[What the task requires]
Below are the records. Retype exactly the lines between the lines holding "hfov_deg: 69.4" and "tilt_deg: -9.8", inclusive.

········

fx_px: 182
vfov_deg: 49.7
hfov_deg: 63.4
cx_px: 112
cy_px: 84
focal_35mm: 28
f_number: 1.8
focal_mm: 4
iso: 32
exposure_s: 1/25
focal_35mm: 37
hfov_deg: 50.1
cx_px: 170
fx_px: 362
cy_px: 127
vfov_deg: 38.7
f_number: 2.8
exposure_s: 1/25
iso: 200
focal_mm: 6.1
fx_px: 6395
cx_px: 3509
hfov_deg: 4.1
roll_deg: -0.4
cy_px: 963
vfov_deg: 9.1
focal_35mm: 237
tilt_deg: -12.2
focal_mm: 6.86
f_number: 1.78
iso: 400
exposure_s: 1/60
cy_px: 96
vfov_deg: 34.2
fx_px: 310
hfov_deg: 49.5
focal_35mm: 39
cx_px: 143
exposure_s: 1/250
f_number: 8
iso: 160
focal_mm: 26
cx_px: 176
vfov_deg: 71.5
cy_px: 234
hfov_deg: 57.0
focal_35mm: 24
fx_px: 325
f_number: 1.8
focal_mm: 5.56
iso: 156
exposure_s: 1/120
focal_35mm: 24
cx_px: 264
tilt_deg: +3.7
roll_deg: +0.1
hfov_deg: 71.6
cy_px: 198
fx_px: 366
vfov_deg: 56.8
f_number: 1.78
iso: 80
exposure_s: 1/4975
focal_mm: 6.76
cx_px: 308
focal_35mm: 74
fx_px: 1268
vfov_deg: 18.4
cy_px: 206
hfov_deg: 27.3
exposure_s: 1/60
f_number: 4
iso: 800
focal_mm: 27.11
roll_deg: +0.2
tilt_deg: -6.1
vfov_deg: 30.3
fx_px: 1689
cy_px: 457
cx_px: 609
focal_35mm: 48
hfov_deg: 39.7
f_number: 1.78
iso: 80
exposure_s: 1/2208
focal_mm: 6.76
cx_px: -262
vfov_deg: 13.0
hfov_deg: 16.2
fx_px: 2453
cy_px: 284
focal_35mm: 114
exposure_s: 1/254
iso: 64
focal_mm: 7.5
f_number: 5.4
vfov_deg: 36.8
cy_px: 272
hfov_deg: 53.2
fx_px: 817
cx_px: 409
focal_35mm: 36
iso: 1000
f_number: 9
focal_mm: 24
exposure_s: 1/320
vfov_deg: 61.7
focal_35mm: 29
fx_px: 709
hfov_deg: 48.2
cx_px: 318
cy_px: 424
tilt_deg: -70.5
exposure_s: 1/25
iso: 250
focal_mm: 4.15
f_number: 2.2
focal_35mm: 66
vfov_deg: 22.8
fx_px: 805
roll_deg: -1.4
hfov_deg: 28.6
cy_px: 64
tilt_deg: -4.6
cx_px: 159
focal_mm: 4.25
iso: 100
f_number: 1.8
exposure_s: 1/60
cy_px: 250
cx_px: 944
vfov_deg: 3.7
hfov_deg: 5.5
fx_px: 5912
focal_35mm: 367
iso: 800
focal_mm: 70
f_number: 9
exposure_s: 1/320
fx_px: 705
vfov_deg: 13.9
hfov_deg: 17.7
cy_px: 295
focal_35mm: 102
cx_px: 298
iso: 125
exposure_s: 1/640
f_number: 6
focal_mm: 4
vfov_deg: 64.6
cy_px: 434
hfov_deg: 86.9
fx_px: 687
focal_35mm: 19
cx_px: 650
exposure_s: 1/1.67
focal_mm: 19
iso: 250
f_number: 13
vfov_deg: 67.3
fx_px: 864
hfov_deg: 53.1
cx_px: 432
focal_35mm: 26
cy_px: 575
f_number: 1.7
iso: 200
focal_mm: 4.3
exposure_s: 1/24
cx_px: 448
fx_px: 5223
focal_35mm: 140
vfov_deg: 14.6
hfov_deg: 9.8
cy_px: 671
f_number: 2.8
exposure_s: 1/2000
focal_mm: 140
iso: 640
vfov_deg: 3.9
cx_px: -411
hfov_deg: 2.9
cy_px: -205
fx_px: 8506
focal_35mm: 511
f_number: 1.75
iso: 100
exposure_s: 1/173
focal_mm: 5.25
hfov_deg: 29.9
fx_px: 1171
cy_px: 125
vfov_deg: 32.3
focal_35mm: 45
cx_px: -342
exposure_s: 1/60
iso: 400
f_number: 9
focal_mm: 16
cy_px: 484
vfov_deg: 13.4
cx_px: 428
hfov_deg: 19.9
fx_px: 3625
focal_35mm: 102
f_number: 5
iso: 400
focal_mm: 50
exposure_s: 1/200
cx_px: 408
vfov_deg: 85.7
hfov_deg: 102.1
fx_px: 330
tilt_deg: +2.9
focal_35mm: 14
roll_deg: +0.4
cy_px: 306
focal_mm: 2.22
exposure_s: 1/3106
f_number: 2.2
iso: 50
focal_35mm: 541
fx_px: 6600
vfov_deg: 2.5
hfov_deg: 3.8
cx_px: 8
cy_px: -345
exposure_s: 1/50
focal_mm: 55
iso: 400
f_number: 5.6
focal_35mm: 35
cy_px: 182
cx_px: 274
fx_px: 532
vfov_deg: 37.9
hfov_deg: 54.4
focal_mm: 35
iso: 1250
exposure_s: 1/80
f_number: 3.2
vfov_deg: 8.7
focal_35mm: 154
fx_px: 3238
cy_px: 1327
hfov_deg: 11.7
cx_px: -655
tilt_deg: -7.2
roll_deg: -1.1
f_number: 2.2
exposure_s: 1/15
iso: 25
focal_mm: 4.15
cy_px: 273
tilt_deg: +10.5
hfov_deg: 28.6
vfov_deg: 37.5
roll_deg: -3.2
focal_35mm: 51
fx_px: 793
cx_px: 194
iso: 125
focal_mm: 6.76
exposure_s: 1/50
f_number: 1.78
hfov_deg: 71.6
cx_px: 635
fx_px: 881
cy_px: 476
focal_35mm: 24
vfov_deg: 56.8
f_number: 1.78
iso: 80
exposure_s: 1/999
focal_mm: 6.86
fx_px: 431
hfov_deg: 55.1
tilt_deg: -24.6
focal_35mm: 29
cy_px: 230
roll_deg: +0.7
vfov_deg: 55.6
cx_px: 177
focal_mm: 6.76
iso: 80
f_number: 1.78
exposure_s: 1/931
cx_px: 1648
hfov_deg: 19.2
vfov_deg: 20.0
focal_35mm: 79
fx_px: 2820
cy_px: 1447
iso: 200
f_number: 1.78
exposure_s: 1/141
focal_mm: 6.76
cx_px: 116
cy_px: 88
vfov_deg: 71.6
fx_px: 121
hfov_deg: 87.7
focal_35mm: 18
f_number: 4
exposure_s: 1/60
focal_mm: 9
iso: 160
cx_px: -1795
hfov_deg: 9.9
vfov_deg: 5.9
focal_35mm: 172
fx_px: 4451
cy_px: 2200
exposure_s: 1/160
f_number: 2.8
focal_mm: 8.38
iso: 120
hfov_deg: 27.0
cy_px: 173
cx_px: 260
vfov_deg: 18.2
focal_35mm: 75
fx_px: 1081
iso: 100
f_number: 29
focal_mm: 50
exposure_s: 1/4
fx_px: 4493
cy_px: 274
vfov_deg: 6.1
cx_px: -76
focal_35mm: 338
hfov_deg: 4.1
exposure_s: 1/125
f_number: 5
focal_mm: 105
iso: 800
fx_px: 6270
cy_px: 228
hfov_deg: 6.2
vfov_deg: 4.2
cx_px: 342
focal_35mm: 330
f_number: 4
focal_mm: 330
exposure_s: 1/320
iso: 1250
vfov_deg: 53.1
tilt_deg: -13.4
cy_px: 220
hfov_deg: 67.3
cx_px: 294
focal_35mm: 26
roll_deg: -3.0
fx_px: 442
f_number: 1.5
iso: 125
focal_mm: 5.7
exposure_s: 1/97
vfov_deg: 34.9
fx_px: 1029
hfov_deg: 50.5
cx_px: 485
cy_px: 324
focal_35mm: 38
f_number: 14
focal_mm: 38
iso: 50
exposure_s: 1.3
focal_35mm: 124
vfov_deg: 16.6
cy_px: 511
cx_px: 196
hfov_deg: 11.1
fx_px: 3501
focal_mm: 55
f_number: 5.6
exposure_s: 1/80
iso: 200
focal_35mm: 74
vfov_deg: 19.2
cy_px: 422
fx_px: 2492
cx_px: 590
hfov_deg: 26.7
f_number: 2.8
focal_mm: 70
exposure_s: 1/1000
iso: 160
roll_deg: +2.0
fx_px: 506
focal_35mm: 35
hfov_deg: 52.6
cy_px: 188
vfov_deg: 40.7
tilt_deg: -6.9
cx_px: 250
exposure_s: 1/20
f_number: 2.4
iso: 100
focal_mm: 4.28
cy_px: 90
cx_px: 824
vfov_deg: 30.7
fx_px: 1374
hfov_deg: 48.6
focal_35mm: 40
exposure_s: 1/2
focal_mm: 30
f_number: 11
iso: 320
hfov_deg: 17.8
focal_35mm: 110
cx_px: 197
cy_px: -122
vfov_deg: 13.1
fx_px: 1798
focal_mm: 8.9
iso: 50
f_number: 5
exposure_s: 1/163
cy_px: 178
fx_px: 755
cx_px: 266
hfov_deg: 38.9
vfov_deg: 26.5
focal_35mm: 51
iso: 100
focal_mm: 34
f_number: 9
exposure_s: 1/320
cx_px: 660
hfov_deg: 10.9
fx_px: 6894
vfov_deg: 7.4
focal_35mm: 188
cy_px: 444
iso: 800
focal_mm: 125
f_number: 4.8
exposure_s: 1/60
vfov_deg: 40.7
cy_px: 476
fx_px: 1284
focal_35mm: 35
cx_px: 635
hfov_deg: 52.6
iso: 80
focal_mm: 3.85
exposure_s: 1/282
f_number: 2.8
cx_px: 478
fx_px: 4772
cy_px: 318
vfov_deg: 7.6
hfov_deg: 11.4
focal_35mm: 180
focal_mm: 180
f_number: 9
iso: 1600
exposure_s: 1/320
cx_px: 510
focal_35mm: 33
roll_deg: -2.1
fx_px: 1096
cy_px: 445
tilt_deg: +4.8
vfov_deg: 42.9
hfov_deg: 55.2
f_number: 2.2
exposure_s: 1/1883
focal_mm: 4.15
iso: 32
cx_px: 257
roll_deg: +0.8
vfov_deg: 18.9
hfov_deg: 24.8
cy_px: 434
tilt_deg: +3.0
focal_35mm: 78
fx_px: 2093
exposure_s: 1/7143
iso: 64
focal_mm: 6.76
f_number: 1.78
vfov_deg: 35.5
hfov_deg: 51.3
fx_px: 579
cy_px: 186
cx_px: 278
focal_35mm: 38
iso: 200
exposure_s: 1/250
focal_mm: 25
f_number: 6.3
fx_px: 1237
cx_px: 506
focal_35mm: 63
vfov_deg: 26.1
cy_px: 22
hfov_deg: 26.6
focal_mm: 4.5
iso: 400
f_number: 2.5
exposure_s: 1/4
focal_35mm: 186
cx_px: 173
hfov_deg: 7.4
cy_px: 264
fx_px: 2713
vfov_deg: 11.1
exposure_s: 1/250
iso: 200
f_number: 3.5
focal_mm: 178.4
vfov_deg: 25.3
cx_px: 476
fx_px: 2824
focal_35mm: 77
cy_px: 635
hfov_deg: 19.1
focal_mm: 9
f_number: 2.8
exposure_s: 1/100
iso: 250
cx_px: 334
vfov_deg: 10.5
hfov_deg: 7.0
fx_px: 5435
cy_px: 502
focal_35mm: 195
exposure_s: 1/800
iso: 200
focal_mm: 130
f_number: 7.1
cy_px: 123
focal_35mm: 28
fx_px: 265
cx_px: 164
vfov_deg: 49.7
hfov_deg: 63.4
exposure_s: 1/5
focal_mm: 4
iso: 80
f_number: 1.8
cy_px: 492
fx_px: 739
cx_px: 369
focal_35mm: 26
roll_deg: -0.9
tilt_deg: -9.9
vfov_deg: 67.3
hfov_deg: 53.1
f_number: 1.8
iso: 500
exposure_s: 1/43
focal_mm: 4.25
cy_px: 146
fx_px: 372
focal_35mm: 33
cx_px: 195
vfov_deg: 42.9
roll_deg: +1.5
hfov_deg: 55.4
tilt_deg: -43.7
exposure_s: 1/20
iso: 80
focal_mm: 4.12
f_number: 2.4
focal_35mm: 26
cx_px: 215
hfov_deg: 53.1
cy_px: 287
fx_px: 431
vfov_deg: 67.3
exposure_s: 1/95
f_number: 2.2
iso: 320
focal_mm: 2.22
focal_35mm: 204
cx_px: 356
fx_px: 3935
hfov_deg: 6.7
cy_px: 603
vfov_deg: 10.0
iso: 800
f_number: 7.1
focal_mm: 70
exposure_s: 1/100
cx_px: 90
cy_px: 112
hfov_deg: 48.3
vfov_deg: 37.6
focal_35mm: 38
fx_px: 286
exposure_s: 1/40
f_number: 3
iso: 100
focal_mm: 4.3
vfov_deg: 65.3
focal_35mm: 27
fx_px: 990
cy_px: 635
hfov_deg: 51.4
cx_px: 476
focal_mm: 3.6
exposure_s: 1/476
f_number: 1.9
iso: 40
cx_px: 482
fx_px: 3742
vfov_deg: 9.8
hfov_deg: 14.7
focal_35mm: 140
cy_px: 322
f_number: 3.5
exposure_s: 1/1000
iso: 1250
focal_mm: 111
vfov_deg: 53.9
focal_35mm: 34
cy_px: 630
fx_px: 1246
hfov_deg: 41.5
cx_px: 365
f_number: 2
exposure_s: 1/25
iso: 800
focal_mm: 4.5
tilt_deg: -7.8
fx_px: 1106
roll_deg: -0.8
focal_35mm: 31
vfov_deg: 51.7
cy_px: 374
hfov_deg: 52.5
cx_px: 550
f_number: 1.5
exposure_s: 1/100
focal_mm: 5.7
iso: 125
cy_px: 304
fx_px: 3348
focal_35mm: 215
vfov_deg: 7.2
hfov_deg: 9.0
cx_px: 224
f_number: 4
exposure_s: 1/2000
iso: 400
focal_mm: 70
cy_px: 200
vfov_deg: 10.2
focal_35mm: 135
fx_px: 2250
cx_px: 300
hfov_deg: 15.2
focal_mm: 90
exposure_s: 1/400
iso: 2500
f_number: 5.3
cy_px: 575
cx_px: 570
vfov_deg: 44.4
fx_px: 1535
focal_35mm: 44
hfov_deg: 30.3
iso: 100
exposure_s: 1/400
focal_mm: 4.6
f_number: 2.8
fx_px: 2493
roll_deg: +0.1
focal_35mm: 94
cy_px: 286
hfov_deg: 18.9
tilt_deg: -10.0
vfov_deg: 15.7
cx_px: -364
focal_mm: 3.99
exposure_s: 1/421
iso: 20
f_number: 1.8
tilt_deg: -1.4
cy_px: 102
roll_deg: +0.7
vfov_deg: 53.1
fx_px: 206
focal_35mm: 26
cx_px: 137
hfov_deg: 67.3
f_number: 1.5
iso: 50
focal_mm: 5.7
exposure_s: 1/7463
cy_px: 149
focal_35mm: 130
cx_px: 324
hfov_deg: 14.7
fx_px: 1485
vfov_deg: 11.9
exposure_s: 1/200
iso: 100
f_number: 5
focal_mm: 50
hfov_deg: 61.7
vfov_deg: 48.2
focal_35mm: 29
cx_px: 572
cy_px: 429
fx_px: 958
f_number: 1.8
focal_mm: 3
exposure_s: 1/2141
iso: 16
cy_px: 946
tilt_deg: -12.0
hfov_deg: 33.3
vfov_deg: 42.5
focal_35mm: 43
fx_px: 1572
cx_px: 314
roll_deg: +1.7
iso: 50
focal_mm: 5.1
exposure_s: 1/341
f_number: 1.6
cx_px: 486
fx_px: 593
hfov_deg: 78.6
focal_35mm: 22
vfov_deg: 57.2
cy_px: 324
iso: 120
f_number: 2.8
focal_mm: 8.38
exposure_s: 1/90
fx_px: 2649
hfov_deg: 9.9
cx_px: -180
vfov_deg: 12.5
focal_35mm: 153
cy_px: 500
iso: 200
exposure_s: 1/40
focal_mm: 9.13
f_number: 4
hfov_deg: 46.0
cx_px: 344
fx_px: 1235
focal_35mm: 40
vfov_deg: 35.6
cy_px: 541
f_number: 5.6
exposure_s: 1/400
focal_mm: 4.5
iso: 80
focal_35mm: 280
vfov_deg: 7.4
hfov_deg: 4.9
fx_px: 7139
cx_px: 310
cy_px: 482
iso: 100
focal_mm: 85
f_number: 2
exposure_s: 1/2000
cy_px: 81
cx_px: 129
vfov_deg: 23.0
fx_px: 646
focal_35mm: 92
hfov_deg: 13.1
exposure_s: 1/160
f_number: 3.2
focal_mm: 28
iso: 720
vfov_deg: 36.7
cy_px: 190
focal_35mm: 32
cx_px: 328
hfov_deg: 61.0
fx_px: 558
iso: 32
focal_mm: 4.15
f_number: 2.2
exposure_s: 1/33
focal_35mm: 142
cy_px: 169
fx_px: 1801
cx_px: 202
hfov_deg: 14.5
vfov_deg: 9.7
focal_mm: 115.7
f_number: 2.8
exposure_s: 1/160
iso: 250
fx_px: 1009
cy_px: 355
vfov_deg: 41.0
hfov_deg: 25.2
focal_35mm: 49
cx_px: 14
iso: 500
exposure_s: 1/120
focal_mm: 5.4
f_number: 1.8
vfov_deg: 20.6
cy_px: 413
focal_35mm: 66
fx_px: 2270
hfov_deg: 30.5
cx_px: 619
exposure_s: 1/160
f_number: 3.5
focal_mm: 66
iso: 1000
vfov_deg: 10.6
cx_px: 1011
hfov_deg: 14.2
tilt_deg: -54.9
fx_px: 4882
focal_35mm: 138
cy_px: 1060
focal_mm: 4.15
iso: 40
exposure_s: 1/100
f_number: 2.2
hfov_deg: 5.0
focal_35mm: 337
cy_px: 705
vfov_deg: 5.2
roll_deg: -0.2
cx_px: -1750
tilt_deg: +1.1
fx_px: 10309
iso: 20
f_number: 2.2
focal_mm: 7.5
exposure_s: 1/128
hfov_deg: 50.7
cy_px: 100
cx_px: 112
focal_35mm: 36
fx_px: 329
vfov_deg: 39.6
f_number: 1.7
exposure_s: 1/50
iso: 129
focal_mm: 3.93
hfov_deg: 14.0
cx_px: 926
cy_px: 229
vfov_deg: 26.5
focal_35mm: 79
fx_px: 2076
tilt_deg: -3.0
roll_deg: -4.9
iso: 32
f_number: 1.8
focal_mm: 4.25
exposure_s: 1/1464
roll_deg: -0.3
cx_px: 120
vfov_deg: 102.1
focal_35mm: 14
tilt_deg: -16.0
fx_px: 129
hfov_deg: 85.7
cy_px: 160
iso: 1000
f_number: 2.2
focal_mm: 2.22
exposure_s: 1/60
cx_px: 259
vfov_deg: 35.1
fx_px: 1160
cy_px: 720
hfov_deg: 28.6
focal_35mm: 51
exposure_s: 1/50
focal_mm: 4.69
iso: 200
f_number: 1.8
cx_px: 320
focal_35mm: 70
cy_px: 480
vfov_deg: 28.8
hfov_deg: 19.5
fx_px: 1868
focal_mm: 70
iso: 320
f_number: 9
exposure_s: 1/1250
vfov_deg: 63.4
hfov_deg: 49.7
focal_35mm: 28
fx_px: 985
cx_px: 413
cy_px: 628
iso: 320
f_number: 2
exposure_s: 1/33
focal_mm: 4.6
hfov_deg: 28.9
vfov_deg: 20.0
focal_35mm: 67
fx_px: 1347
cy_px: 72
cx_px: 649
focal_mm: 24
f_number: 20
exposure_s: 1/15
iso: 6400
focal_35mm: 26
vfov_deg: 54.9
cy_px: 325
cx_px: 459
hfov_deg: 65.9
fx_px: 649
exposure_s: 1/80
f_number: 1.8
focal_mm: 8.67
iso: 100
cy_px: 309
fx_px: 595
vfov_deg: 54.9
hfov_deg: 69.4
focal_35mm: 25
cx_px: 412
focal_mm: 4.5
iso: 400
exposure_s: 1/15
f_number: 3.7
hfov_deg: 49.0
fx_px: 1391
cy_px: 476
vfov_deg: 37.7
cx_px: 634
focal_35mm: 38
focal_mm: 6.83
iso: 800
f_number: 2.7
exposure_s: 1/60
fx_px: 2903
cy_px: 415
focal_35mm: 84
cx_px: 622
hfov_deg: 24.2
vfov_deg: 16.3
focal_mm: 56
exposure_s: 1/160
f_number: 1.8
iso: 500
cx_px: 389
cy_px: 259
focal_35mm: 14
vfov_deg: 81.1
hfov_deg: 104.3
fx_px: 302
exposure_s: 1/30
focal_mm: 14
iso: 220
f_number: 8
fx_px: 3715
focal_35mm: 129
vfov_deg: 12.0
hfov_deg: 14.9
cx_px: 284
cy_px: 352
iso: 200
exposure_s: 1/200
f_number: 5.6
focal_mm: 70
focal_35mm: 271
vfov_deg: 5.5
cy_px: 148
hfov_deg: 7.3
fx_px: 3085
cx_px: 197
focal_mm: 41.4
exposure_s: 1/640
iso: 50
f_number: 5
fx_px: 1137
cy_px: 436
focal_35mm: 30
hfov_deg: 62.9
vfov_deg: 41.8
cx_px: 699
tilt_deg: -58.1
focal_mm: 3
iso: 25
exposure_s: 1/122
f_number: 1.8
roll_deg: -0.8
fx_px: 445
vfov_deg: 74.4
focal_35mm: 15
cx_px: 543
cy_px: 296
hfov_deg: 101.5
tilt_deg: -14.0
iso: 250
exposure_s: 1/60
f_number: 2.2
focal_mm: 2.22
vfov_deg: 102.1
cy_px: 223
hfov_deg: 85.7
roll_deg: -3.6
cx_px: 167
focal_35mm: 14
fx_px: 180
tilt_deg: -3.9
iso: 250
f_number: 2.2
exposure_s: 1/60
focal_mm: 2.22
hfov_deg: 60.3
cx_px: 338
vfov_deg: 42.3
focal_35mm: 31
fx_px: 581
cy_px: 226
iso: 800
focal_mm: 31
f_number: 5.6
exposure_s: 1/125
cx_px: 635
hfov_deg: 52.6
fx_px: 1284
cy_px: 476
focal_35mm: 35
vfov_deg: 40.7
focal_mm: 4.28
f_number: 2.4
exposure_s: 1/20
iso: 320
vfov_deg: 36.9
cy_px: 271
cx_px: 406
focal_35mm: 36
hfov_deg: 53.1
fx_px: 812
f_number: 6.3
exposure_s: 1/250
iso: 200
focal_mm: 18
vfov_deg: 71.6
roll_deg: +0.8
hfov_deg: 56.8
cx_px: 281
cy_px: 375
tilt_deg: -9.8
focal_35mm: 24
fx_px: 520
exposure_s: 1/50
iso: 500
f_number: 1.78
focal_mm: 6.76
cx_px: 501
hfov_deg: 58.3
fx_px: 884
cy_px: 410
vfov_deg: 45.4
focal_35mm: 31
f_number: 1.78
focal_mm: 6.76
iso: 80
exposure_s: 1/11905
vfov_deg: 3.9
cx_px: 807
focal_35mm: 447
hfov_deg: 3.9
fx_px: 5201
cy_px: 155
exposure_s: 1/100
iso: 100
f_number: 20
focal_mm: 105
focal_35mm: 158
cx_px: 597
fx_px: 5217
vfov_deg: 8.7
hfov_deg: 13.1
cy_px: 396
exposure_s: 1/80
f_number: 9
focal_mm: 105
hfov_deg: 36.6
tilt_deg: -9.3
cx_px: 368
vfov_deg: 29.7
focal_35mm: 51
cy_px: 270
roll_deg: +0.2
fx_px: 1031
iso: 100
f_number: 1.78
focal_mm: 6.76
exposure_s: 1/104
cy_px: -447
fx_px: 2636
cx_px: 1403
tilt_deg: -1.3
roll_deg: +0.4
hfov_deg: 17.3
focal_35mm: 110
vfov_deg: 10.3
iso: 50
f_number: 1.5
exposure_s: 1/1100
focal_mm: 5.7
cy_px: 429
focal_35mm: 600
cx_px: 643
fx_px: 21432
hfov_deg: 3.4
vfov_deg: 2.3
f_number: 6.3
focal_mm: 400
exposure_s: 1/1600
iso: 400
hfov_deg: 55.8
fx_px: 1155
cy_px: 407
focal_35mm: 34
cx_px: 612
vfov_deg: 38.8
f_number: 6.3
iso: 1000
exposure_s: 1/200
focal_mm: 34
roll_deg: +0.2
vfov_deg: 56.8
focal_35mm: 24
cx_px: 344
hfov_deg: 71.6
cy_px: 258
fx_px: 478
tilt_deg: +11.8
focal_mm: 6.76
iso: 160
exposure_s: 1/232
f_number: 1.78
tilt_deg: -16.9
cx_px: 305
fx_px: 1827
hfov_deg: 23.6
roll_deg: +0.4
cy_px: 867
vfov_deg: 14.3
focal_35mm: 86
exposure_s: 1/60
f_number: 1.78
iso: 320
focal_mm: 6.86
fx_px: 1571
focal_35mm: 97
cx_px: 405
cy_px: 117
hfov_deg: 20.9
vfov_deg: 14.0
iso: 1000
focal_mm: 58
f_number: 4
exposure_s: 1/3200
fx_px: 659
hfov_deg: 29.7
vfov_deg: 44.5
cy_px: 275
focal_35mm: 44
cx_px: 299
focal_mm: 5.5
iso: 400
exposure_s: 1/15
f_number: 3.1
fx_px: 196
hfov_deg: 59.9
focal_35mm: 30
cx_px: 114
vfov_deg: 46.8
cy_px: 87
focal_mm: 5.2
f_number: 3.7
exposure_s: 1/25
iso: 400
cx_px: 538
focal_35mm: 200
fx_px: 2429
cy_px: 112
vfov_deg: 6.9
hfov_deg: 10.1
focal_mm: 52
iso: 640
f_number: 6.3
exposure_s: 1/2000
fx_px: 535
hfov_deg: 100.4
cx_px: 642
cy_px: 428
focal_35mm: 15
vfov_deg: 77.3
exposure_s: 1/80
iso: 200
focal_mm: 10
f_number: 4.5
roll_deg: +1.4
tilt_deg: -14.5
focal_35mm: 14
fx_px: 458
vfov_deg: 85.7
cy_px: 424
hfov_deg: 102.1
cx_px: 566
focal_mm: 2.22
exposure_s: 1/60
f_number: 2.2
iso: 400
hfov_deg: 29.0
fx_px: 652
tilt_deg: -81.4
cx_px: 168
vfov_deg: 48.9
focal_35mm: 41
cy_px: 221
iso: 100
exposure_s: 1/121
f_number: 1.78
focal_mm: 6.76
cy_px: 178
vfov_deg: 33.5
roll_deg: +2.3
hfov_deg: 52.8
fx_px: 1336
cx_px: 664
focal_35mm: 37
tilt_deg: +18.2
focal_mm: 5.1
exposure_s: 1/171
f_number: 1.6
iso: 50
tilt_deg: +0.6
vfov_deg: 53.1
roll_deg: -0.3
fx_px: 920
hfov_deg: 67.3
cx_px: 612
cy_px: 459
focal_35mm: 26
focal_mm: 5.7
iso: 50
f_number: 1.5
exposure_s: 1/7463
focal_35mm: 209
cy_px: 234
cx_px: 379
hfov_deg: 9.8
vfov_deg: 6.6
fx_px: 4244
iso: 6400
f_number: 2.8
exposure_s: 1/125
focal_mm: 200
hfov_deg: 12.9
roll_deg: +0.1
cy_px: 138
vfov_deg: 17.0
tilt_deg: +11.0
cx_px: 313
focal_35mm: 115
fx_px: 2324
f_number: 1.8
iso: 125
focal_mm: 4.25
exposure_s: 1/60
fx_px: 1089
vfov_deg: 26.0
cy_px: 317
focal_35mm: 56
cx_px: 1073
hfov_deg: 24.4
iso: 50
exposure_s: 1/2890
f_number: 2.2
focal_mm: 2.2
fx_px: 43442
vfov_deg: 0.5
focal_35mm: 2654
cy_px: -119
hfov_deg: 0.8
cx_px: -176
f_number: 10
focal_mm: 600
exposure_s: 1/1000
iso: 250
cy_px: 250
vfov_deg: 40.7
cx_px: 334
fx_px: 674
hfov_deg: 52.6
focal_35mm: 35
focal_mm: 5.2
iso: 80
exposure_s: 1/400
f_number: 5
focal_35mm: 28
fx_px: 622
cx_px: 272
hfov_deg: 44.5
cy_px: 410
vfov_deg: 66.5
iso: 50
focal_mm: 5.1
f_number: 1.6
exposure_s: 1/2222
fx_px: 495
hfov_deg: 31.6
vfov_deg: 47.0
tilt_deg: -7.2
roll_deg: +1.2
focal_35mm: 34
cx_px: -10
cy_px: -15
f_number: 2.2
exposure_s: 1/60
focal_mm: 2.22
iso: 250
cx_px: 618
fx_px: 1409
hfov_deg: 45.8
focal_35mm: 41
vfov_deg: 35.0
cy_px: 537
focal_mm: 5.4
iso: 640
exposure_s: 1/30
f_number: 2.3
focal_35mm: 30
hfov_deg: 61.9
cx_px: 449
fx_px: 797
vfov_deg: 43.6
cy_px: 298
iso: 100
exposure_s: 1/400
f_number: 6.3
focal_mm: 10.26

········

[Answer area]
hfov_deg: 69.4
focal_35mm: 25
cx_px: 412
focal_mm: 4.5
iso: 400
exposure_s: 1/15
f_number: 3.7
hfov_deg: 49.0
fx_px: 1391
cy_px: 476
vfov_deg: 37.7
cx_px: 634
focal_35mm: 38
focal_mm: 6.83
iso: 800
f_number: 2.7
exposure_s: 1/60
fx_px: 2903
cy_px: 415
focal_35mm: 84
cx_px: 622
hfov_deg: 24.2
vfov_deg: 16.3
focal_mm: 56
exposure_s: 1/160
f_number: 1.8
iso: 500
cx_px: 389
cy_px: 259
focal_35mm: 14
vfov_deg: 81.1
hfov_deg: 104.3
fx_px: 302
exposure_s: 1/30
focal_mm: 14
iso: 220
f_number: 8
fx_px: 3715
focal_35mm: 129
vfov_deg: 12.0
hfov_deg: 14.9
cx_px: 284
cy_px: 352
iso: 200
exposure_s: 1/200
f_number: 5.6
focal_mm: 70
focal_35mm: 271
vfov_deg: 5.5
cy_px: 148
hfov_deg: 7.3
fx_px: 3085
cx_px: 197
focal_mm: 41.4
exposure_s: 1/640
iso: 50
f_number: 5
fx_px: 1137
cy_px: 436
focal_35mm: 30
hfov_deg: 62.9
vfov_deg: 41.8
cx_px: 699
tilt_deg: -58.1
focal_mm: 3
iso: 25
exposure_s: 1/122
f_number: 1.8
roll_deg: -0.8
fx_px: 445
vfov_deg: 74.4
focal_35mm: 15
cx_px: 543
cy_px: 296
hfov_deg: 101.5
tilt_deg: -14.0
iso: 250
exposure_s: 1/60
f_number: 2.2
focal_mm: 2.22
vfov_deg: 102.1
cy_px: 223
hfov_deg: 85.7
roll_deg: -3.6
cx_px: 167
focal_35mm: 14
fx_px: 180
tilt_deg: -3.9
iso: 250
f_number: 2.2
exposure_s: 1/60
focal_mm: 2.22
hfov_deg: 60.3
cx_px: 338
vfov_deg: 42.3
focal_35mm: 31
fx_px: 581
cy_px: 226
iso: 800
focal_mm: 31
f_number: 5.6
exposure_s: 1/125
cx_px: 635
hfov_deg: 52.6
fx_px: 1284
cy_px: 476
focal_35mm: 35
vfov_deg: 40.7
focal_mm: 4.28
f_number: 2.4
exposure_s: 1/20
iso: 320
vfov_deg: 36.9
cy_px: 271
cx_px: 406
focal_35mm: 36
hfov_deg: 53.1
fx_px: 812
f_number: 6.3
exposure_s: 1/250
iso: 200
focal_mm: 18
vfov_deg: 71.6
roll_deg: +0.8
hfov_deg: 56.8
cx_px: 281
cy_px: 375
tilt_deg: -9.8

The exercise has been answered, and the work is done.